Steelmakers Seek Removal of 2.5 Percent Import Duty on Iron Ore

   Date:2014/06/12

Top domestic steelmakers have begun lobbying with the government for an effective raw material policy, including removal of 2.5 per cent import duty on iron ore, in the face of an ongoing mining crisis.

The move comes even as the Federation of Indian Mineral Industries (FIMI), an apex body of 400 private mining firms, has urged the union commerce ministry to withdraw 30 per cent export duty on iron ore.

With the newly-elected Modi government initiating deliberations with various industry bodies ahead of its first budget, key stakeholders in the steel industry seem to be presenting completely divergent demands.

"The industry is operating at 80 per cent capacity utilization due to constraints in mining. This is also leading to higher domestic prices of iron ore. We should take adequate steps to ensure availability of iron ore. In this context, we should restrict exports of iron ore. The latter only leads to creation more jobs in foreign countries, at the expense of jobs and our manufacturing sector. This is a call we need to take as a nation," Jayant Acharya, director (marketing) JSW Steel, India's leading private steelmaker said.

An official of another private steel major said: "In the present situation of iron ore shortage, government should mull the decision of abolishing the import duty on iron ore. Mining companies are taking undue advantage of scarce supply owing to temporary closure of mines in Odisha due to non-renewal of years-old leases. This has resulted in iron ore prices shooting up by Rs 500 per tonne. Even state-owned mining companies have increased the prices. It has a direct impact on steel making costs which has gone up Rs 1,000 per tonne. The situation is precarious, wherein availability of iron ore itself has become a matter of concern. If the duty on iron ore export is reduced, it will be put the steel industry in jeopardy."

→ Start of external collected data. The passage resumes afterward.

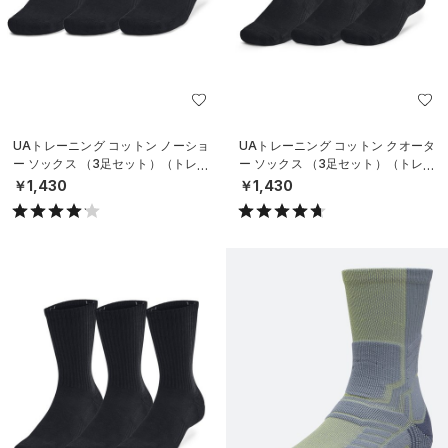
UAトレーニング コットン ノーショ
UAトレーニング コットン クオータ
ー ソックス （3足セット）（トレー
ー ソックス （3足セット）（トレー
ニング/UNISEX）
ニング/UNISEX）
￥1,430
￥1,430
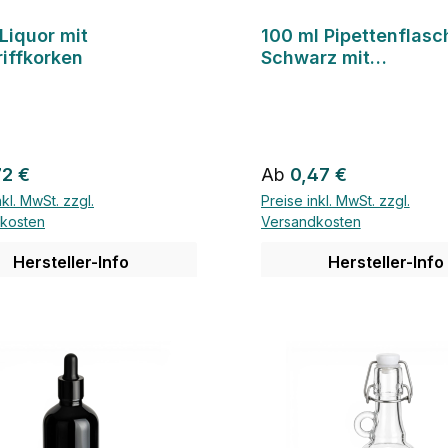
Liquor mit
100 ml Pipettenflasc
riffkorken
Schwarz mit
Pipettengarnitur
rer Preis:
Regulärer Preis:
72 €
Ab
0,47 €
nkl. MwSt. zzgl.
Preise inkl. MwSt. zzgl.
kosten
Versandkosten
Hersteller-Info
Hersteller-Info
Details
Details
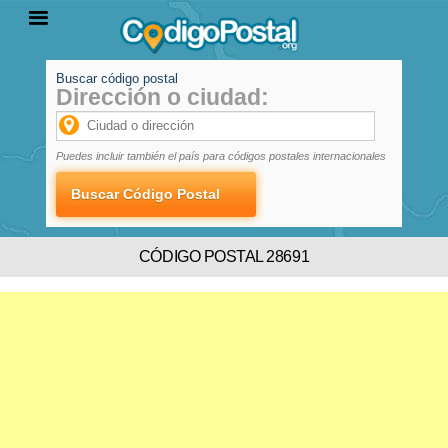
Buscar código postal
Dirección o ciudad:
INICIO
PROVINCIAS
LOCALIDADES
Puedes incluir también el país para códigos postales internacionales
CÓDIGO POSTAL 28691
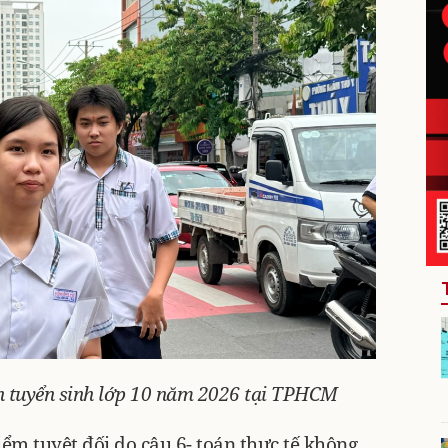
án tuyển sinh lớp 10 năm 2026 tại TPHCM
iểm tuyệt đối do câu 6- toán thực tế không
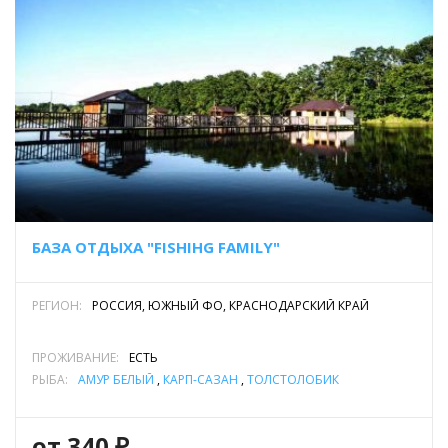
БАЗА ОТДЫХА "FISHIHG FAMILY"
РЕГИОН:
РОССИЯ, ЮЖНЫЙ ФО, КРАСНОДАРСКИЙ КРАЙ
ПРОЖИВАНИЕ:
ЕСТЬ
РЫБА:
АМУР БЕЛЫЙ
,
КАРП-САЗАН
,
ТОЛСТОЛОБИК
от 340 ₽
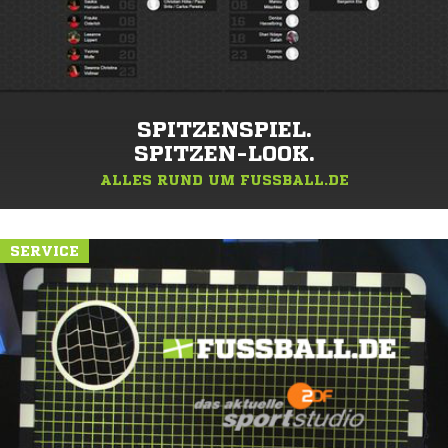
SPITZENSPIEL.
SPITZEN-LOOK.
ALLES RUND UM FUSSBALL.DE
SERVICE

However, in its communication to the commerce ministry, FIMI secretary general R K Sharma made a strong pitch for removal of the existing 30 per cent duty on exports. "The total requirement of fines in the country is estimated at 40-50 million tonne (mt), the balance amount would be surplus. To meet domestic demand for lumps, the mining industry took advantage of the growing demand from China and raised production so that surplus fines could be exported. Almost 93 per cent of iron ore exports were to China almost all as fines," FIMI said. Due to high duty, exports of iron ore are estimated to have fallen from 117 mt in FY10 to 14.4 mt in FY14. "Steel industry, however, did not gain from a perceived glut of iron ore in the market. Without evacuation of surplus fines, production of lumps could not be maintained. There was sudden shortage of lumps which the steel industry had to import," FIMI added.